* _ASSIGNED TASK_
Every line of the records that holds the word "Silver" should be copied out.

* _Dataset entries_
------------------------
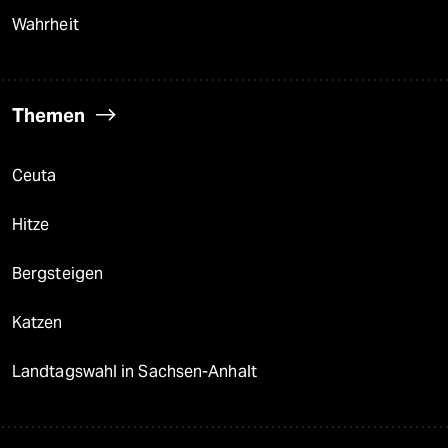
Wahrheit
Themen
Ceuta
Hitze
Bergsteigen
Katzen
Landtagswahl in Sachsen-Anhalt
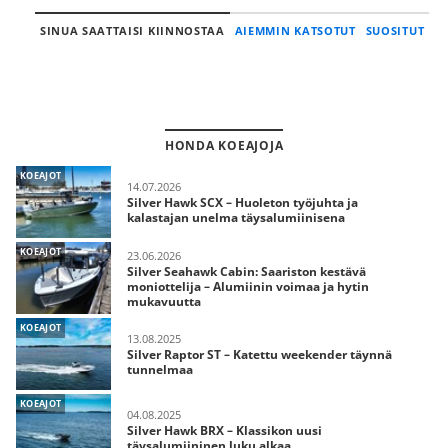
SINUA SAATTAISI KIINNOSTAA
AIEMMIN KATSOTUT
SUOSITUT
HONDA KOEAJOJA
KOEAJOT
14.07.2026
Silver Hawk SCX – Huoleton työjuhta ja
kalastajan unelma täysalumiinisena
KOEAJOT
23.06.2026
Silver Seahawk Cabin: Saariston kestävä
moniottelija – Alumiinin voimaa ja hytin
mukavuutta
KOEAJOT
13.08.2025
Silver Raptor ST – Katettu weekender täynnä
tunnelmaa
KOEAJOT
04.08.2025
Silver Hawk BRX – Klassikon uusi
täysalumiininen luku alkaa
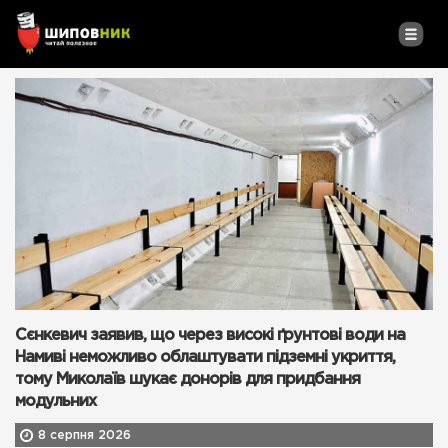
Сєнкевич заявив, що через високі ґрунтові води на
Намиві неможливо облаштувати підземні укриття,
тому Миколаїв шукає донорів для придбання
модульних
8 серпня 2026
------------------------
* _ANSWER FOR THIS EXERCISE_
Silver Hawk SCX – Huoleton työjuhta ja
Silver Seahawk Cabin: Saariston kestävä
Silver Raptor ST – Katettu weekender täynnä
Silver Hawk BRX – Klassikon uusi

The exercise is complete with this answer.